Tenho convicção de que todas as vidas dariam um livro, mas é óbvio que pessoas plurais rendem biografias memoráveis. Que o digam Ruy Castro e Fernando Morais, os dois maiores biógrafos brasileiros de todos os tempos, pelo estilo literário e pela capacidade de penetrar em todas as dobras da personalidade dos retratados.
Se eu decidisse migrar para o ramo das biografias e pudesse escolher um personagem para contar a vida nos detalhes, não pensaria em artista ou jogador de futebol. Começaria por um homem múltiplo, de vida tão rica que talvez não coubesse em volume único. Um médico que me foi apresentado há cerca de 30 anos, em um baile beneficente, como o grande nome da oncologia da época: Gilberto Schwartsmann.

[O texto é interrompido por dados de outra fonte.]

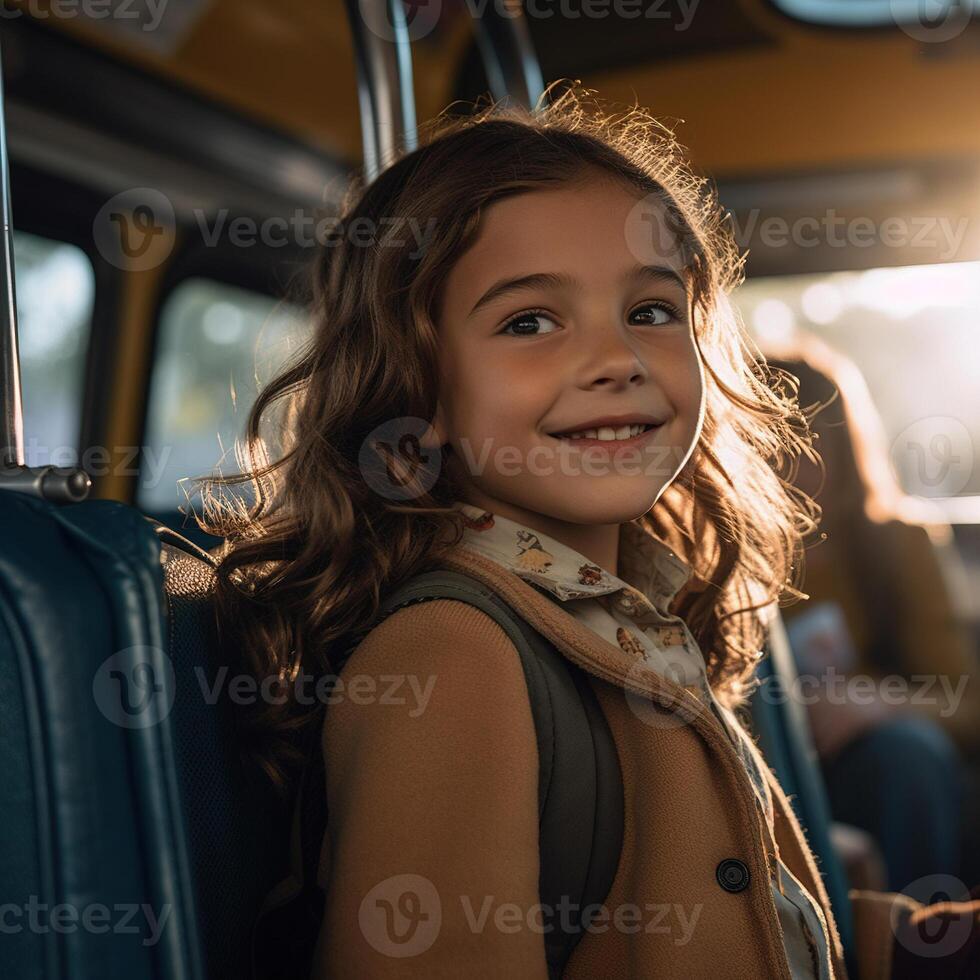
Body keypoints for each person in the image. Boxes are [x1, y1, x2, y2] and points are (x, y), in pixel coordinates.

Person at [198, 84, 980, 979]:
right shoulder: (453, 653)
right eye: (530, 322)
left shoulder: (633, 612)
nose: (616, 359)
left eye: (650, 311)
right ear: (416, 390)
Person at [764, 342, 980, 900]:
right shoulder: (711, 558)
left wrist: (873, 704)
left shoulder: (898, 543)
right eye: (770, 438)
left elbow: (966, 704)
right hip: (767, 767)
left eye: (809, 437)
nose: (792, 458)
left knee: (906, 753)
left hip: (873, 763)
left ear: (841, 441)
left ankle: (914, 946)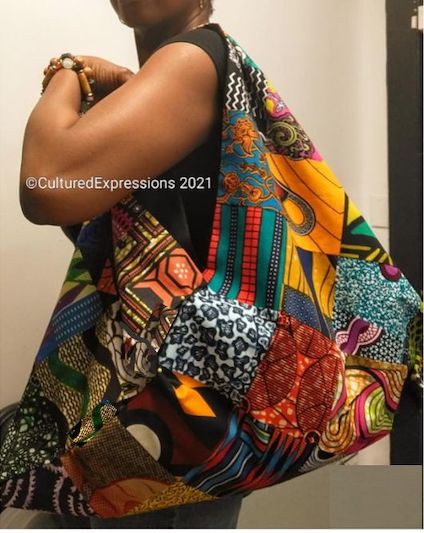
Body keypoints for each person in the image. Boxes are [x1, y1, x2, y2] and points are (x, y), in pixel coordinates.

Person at [17, 0, 243, 528]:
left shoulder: (193, 58)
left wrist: (67, 71)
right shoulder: (177, 75)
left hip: (171, 417)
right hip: (162, 409)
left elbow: (47, 184)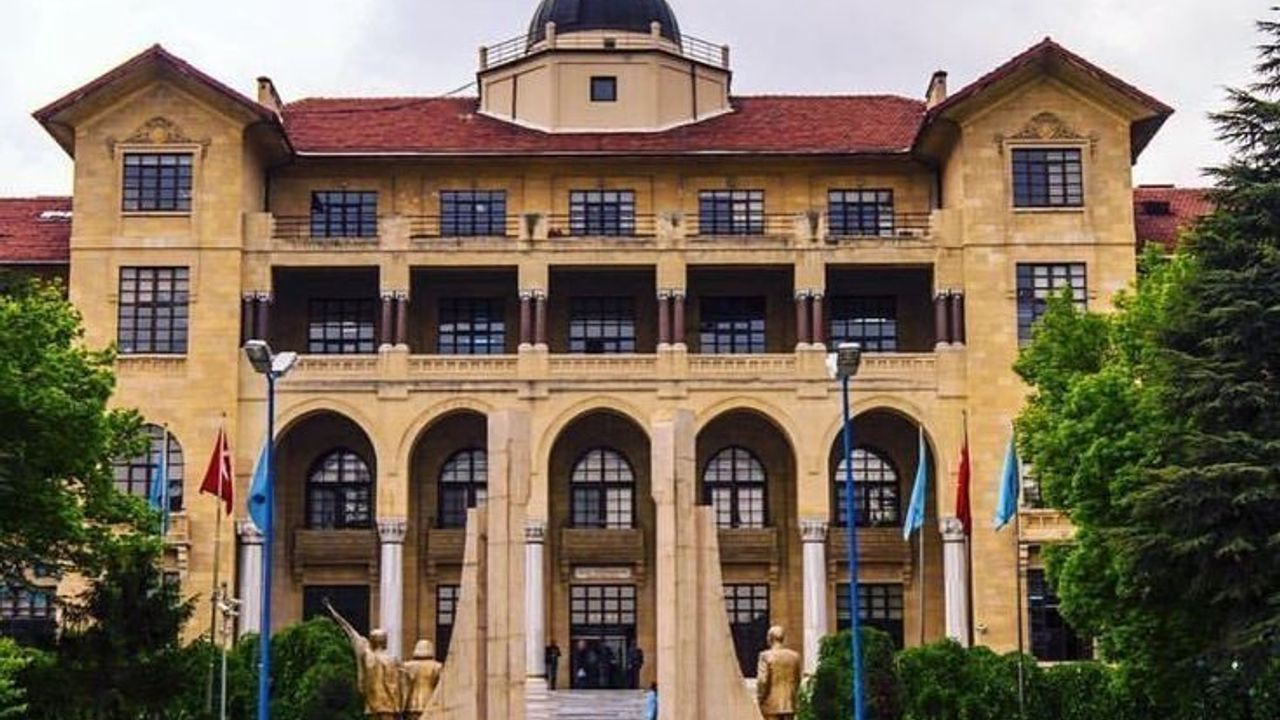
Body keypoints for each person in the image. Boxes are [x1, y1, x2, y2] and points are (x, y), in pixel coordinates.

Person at [324, 599, 403, 720]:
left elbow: (350, 631)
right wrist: (398, 706)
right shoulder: (392, 660)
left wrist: (333, 612)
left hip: (372, 703)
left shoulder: (367, 655)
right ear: (384, 641)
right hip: (388, 705)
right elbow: (394, 685)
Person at [756, 626, 801, 720]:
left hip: (770, 703)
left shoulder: (765, 656)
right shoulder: (794, 656)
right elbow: (797, 680)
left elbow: (762, 680)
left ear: (770, 638)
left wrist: (760, 697)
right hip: (789, 704)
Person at [402, 640, 443, 720]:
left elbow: (403, 688)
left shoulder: (407, 666)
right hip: (430, 703)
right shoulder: (437, 667)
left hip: (411, 705)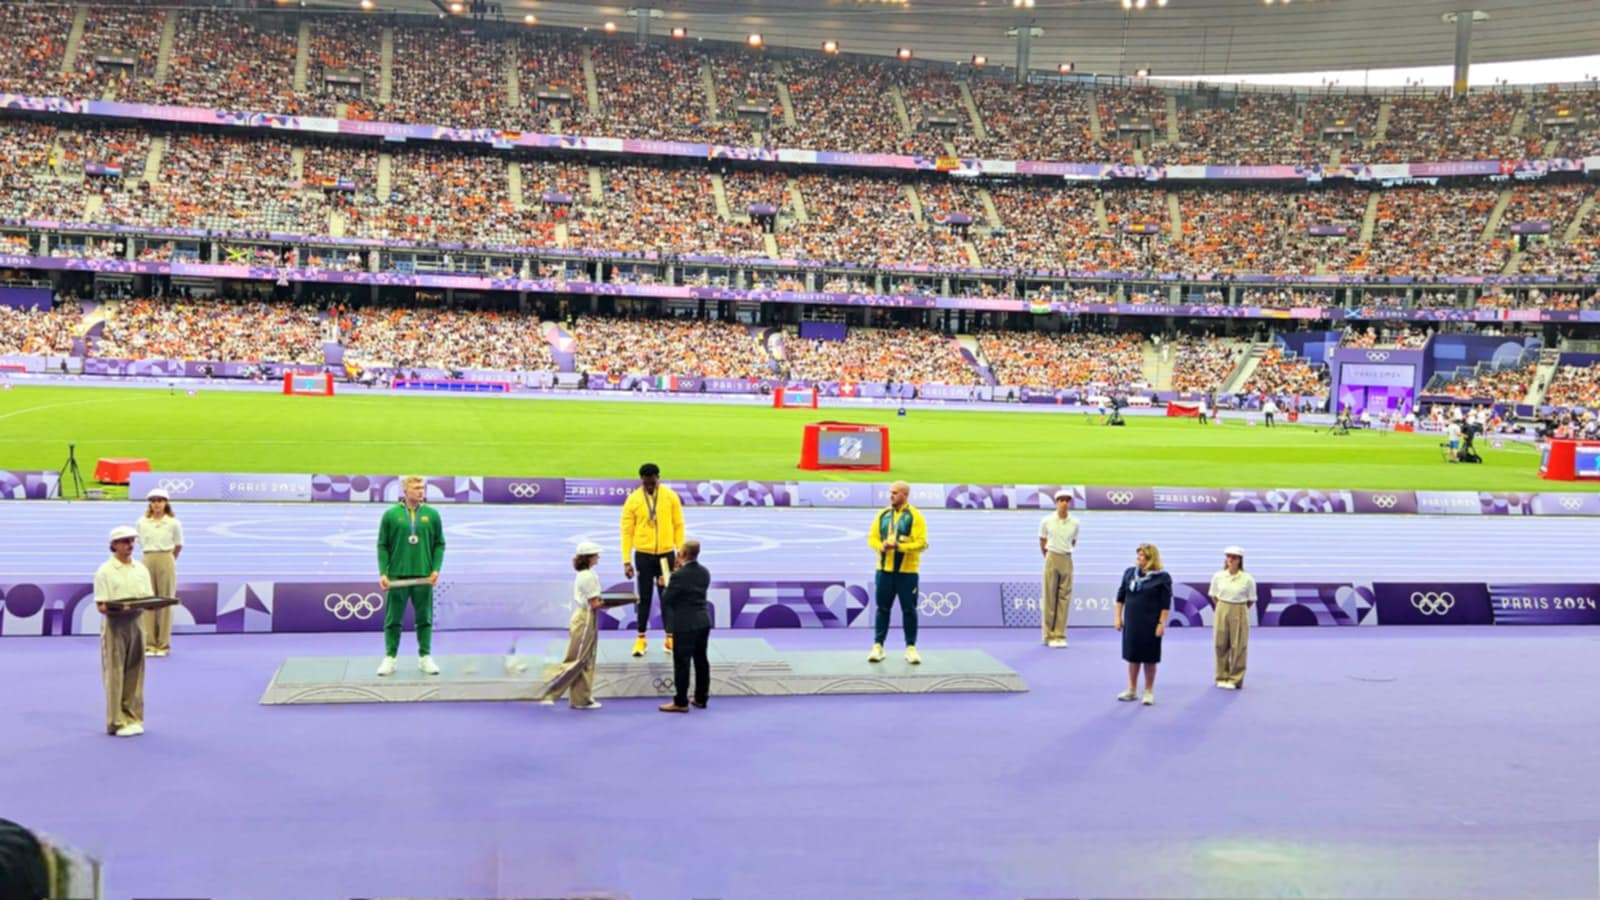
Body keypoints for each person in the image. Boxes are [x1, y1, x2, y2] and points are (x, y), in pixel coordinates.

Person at [376, 476, 445, 676]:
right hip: (397, 577)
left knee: (424, 619)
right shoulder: (390, 515)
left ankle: (425, 657)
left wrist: (436, 569)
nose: (421, 491)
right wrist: (383, 572)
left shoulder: (432, 515)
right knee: (393, 620)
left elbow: (440, 544)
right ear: (405, 491)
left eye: (422, 488)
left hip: (424, 576)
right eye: (416, 488)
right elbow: (382, 545)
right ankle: (390, 658)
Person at [621, 462, 685, 658]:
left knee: (668, 597)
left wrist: (680, 554)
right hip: (643, 556)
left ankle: (670, 638)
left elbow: (678, 525)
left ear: (659, 478)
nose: (649, 486)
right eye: (646, 482)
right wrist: (626, 560)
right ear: (641, 480)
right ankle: (641, 638)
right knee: (645, 598)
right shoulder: (633, 500)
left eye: (652, 482)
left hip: (666, 556)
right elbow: (626, 531)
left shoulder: (670, 496)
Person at [95, 525, 154, 736]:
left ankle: (133, 717)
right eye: (125, 541)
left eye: (132, 541)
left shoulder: (141, 569)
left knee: (136, 672)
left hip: (137, 622)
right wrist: (116, 607)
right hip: (116, 625)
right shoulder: (104, 571)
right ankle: (116, 721)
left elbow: (147, 598)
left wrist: (154, 604)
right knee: (115, 673)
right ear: (114, 545)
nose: (130, 545)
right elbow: (101, 606)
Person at [539, 541, 606, 710]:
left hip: (588, 617)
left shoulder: (586, 574)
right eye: (596, 554)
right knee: (577, 660)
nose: (598, 557)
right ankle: (545, 691)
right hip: (586, 618)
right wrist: (621, 602)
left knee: (586, 659)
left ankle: (580, 699)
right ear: (589, 558)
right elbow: (595, 603)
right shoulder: (588, 576)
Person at [867, 480, 929, 664]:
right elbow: (872, 538)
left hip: (907, 573)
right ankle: (878, 646)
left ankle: (911, 648)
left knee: (909, 610)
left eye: (895, 492)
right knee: (882, 609)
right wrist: (881, 546)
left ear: (905, 495)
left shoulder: (915, 516)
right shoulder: (883, 514)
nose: (891, 495)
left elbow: (922, 543)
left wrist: (899, 546)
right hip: (884, 571)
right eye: (890, 492)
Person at [1115, 542, 1171, 707]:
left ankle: (1148, 691)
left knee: (1149, 658)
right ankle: (1132, 689)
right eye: (1138, 555)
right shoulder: (1129, 573)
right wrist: (1118, 618)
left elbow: (1165, 604)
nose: (1138, 558)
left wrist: (1161, 623)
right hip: (1132, 622)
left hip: (1151, 623)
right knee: (1133, 657)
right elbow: (1120, 597)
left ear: (1150, 558)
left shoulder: (1162, 577)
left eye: (1142, 556)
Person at [659, 539, 712, 713]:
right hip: (703, 622)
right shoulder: (705, 572)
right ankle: (701, 698)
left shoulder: (679, 576)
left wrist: (666, 584)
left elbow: (667, 599)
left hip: (684, 625)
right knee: (701, 660)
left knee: (682, 663)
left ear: (682, 554)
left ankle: (681, 702)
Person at [136, 487, 183, 658]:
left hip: (166, 558)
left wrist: (168, 560)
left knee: (164, 601)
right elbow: (140, 541)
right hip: (147, 558)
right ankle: (149, 644)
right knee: (148, 600)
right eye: (154, 501)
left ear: (166, 503)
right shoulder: (142, 522)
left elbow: (178, 545)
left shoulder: (173, 523)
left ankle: (163, 644)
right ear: (150, 503)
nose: (156, 504)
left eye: (160, 501)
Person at [1209, 545, 1257, 690]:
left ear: (1239, 560)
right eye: (1228, 557)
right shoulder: (1218, 576)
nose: (1230, 559)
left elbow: (1251, 599)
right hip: (1222, 607)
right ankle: (1221, 676)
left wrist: (1239, 610)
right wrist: (1222, 607)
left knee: (1239, 645)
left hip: (1240, 608)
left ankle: (1235, 678)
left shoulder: (1247, 578)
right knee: (1220, 643)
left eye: (1234, 557)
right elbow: (1214, 595)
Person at [1037, 489, 1079, 648]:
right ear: (1056, 502)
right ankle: (1048, 635)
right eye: (1061, 500)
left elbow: (1073, 541)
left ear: (1069, 503)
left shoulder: (1075, 523)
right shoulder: (1047, 521)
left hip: (1067, 558)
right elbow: (1042, 540)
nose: (1064, 503)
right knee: (1050, 597)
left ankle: (1059, 634)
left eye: (1067, 500)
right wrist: (1049, 556)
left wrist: (1065, 553)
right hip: (1052, 556)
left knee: (1064, 598)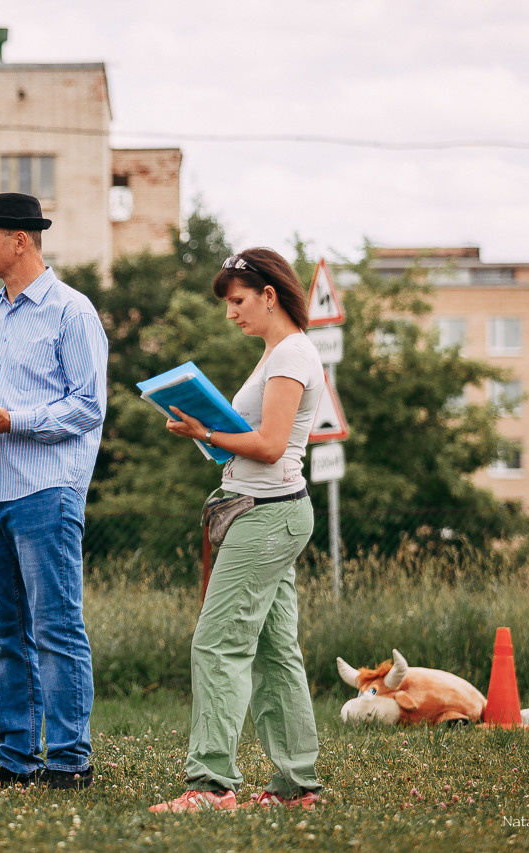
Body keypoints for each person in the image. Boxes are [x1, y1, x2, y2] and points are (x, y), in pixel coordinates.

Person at [149, 248, 326, 813]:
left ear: (269, 294)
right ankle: (297, 787)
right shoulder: (276, 352)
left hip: (268, 514)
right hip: (266, 509)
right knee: (275, 652)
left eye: (237, 300)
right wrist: (208, 433)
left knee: (218, 642)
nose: (231, 313)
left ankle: (210, 786)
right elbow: (258, 439)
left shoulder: (291, 355)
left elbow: (272, 446)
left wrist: (208, 432)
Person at [0, 192, 109, 790]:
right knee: (2, 635)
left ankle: (69, 762)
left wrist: (10, 420)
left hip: (46, 490)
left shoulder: (73, 312)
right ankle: (17, 759)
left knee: (57, 629)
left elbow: (89, 407)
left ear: (21, 240)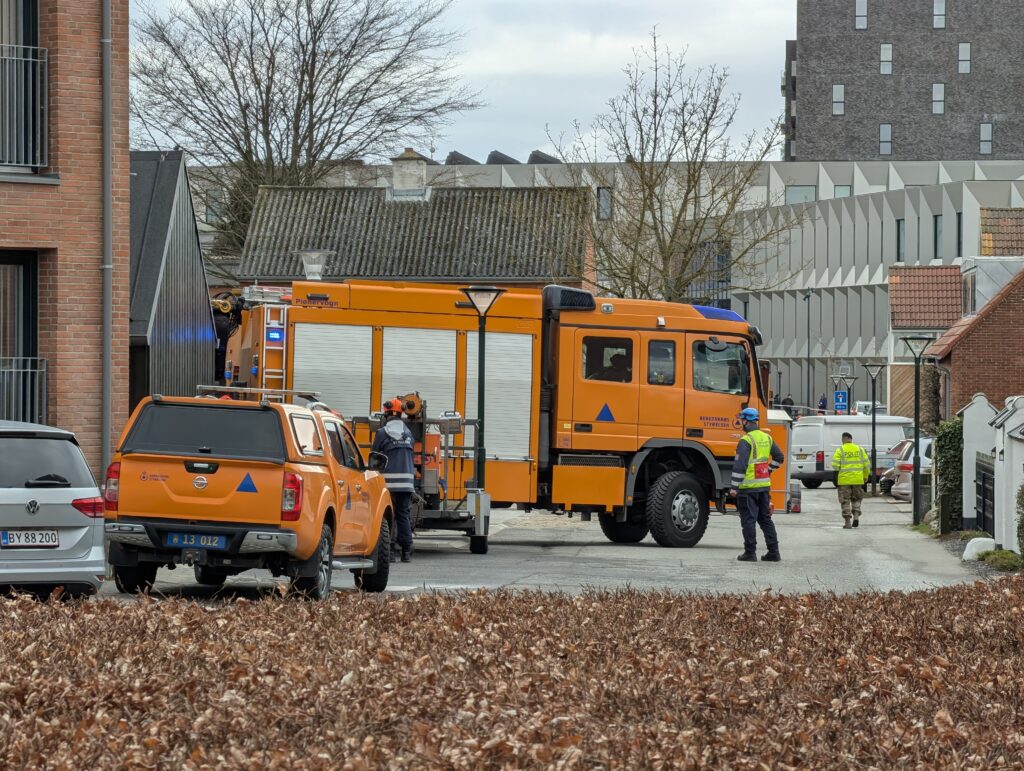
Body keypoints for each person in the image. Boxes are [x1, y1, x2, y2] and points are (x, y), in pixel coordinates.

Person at [729, 407, 785, 562]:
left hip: (748, 488)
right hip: (764, 486)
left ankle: (750, 552)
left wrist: (734, 487)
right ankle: (774, 552)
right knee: (765, 519)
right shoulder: (767, 437)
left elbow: (740, 466)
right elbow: (779, 458)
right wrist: (769, 469)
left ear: (745, 421)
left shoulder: (746, 440)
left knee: (748, 520)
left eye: (742, 420)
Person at [372, 399, 416, 562]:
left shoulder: (382, 433)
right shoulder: (409, 433)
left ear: (387, 414)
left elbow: (374, 456)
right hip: (406, 483)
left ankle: (389, 552)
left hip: (388, 483)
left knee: (388, 515)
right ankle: (406, 552)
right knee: (403, 515)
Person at [833, 432, 870, 529]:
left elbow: (835, 465)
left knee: (845, 501)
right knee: (856, 499)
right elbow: (866, 465)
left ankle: (848, 523)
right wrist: (865, 476)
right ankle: (856, 517)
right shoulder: (860, 449)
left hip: (844, 480)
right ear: (851, 439)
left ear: (844, 439)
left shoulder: (840, 450)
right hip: (858, 479)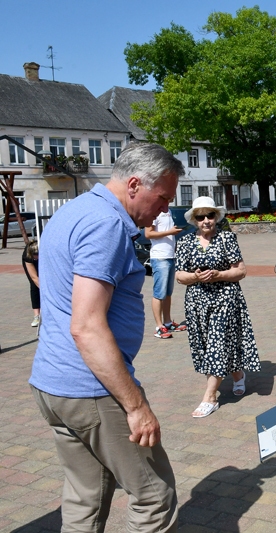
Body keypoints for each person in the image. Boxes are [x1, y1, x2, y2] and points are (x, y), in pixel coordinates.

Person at [29, 142, 183, 532]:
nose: (166, 208)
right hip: (91, 389)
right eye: (163, 197)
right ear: (134, 184)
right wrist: (134, 406)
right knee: (154, 496)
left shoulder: (75, 211)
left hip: (54, 383)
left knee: (85, 496)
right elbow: (86, 325)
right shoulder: (107, 224)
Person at [176, 196, 260, 418]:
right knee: (209, 345)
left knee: (218, 343)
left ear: (216, 217)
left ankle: (210, 397)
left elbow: (240, 271)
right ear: (194, 219)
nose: (205, 220)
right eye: (200, 216)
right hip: (196, 303)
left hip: (225, 299)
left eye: (210, 215)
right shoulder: (185, 242)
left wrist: (219, 275)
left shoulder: (226, 239)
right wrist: (195, 276)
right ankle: (237, 374)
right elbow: (179, 275)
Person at [146, 209, 186, 339]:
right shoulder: (153, 211)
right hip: (159, 257)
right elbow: (148, 233)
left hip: (170, 256)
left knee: (168, 293)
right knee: (159, 293)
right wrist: (170, 232)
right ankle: (159, 327)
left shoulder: (167, 210)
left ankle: (167, 323)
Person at [22, 240, 40, 327]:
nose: (36, 257)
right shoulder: (28, 256)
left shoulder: (45, 251)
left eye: (37, 254)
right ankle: (37, 316)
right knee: (34, 285)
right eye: (34, 256)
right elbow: (34, 278)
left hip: (45, 260)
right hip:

Meu marido e eu éramos convidados do amigo argentino Adolfo Lona, o mago dos espumantes, e ficamos na mesa do idealizador do Instituto do Câncer Infantil, doutor Algemir Brunetto, do colega Lauro Quadros e de Schawrtsmann, todos com suas elegantes esposas. Ali nasceu minha ligação com o Instituto do Câncer Infantil e relações que se fortaleceram nestas três décadas.
Lembro de que na despedida, Schwartsmann nos disse algo como "espero que vocês nunca precisem de mim, mas se precisarem, estou à disposição". Nesses quase 30 anos, fui conhecendo as outras faces do companheiro de taças e boas histórias: o homem das artes, o voluntário da cultura, o escritor competente, o descobridor de talentos, o plantador de videiras, o fazedor de vinhos.
Ainda não é chegado o tempo de me ocupar de biografias, mas seria desafiador escrever sobre alguém que escreve com propriedade sobre Proust e Dante, política e medicina, arte contemporânea e coisas do cotidiano. Eu dedicaria um capítulo a contar de como nasceu o vinhedo na Barra do Ribeiro — da decisão de explorar aquele terroir improvável às pesquisas sobre as espécies que se adaptariam à região, até chegar às primeiras garrafas da Laurentia.
Quando enfim precisei de um oncologista, não me ocorreu procurar Schwartsmann. Seria impossível prestar atenção na explicação dos efeitos colaterais de determinada medicação querendo conversar sobre a amante de Proust, as novidades da velha Biblioteca Pública, a maturidade da bienal da qual foi um dos primeiros apostadores.